Investec FX – The other side of the Dime


Global financial markets have been abuzz with opinions since the Federal Reserve raised interest rates in December for the first time in 9 years. Everybody has a view.

The market is uncertain how far and fast the US interest rate will rise. Pricing in swap markets remains more subdued than the Fed’s forecasts from their December ‘dot plot’ guidance, where members anonymously predicted where they expect interest rates will be at the end of each calendar year. The Investec Economics team believes the Fed will raise interest rates at a steady pace, by 75bp this year taking the Federal Funds Target range up to 1.00-1.25%, faster than financial markets are currently pricing. As is always the case around such major inflection points in the market, there are opposing views among some of the world’s biggest and most influential investors. As they say, ‘that’s what makes a market’.

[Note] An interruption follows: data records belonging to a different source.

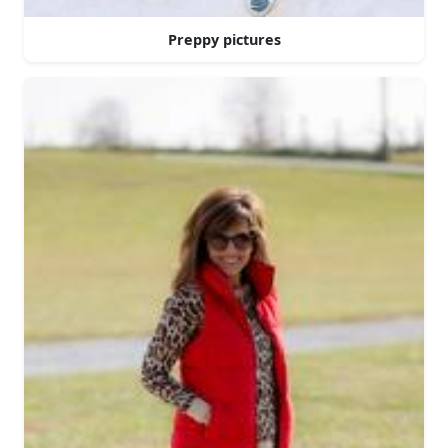
Preppy pictures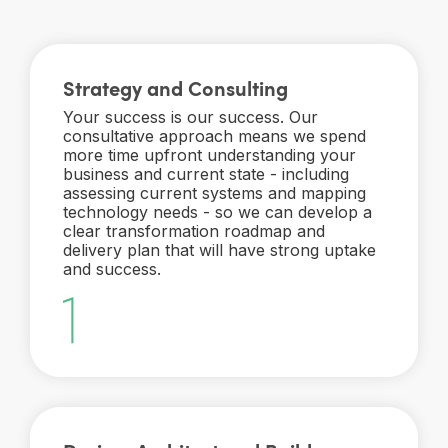
Strategy and Consulting
Your success is our success. Our
consultative approach means we spend
more time upfront understanding your
business and current state - including
assessing current systems and mapping
technology needs - so we can develop a
clear transformation roadmap and
delivery plan that will have strong uptake
and success.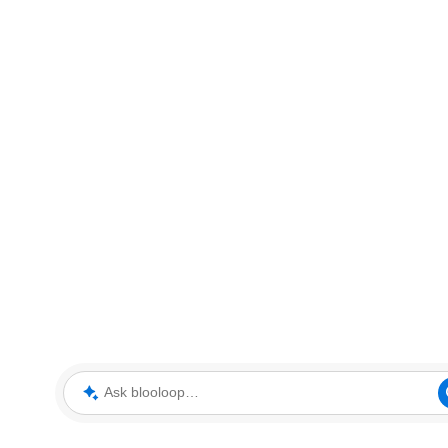
Ask blooloop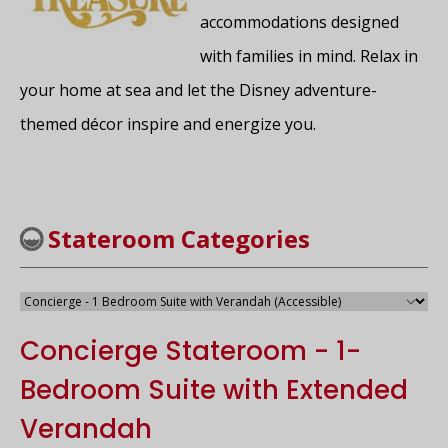
accommodations designed
with families in mind. Relax in
your home at sea and let the Disney adventure-
themed décor inspire and energize you.
Stateroom Categories
Concierge Stateroom - 1-
Bedroom Suite with Extended
Verandah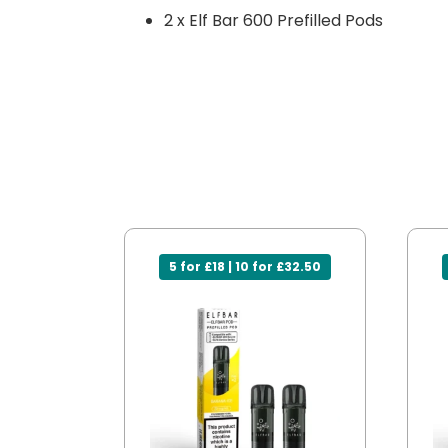
2 x Elf Bar 600 Prefilled Pods
5 for £18 | 10 for £32.50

Renowned ‘Market Wizard’ Ray Dalio, founder of the world’s largest hedge fund Bridgewater, last year famously stated that although the Fed may raise interest rates one or two times, he believes they will need to reverse course and embark on a fourth round of QE as their economy ends a ‘Super cycle’. Larry Summers, a previous US Treasury Secretary and current Harvard professor seemed to agree, with similar calls that renewed QE will be needed.

IMF Chief Christine Lagarde last September warned the Fed against raising interest rates prematurely, not only because the American economy isn’t ready, but also because of the global implications. Rate rises would start a rate normalisation path that could trigger further Dollar demand, particularly to fund global Dollar liabilities for Sovereign and Corporate borrowers outside America. This group according to the last BIS report owe a record 9 Trillion US Dollars, much of which will need repaying in coming years, and could cause significant outflows from emerging market economies that risk currency blow-outs and defaults.

In fact, influential Economist Carmen Reinhart penned a Dec 31 opinion piece asking the question, will 2016 be a year of sovereign defaults? Reinhart concluded that “from a historical perspective, the emerging economies seem to be headed toward a major crisis. Of course, they may prove more resilient than their predecessors. But we shouldn’t count on it.” This week famed billionaire investor George Soros said he sees a crisis unfolding in global markets that echoes 2008 as the developing world finds it difficult to return to positive interest rates. With China struggling to find a new growth model, its currency devaluation is transferring problems to the rest of the world.

While the Federal Reserve continues along the path of interest rate normalisation as their economy recovers, it is worth bearing the counter-arguments in mind. A shaky start to the year for Chinese Equities causing risk aversion, oil prices hitting 12 year lows continuing to add to deflationary pressures, and nervous trading in Emerging Markets are all stark reminders how finely balanced the US recovery is. Currency wars are rife as central banks competitively devalue their currency to gain a competitive edge and import elusive inflation. This week the minutes of the Federal Reserve’s December rate lift-off meeting showed concern of the impact of further Dollar strength and soft inflation outlook. Will further strengthening of the greenback cause the US to join in the currency race to the bottom?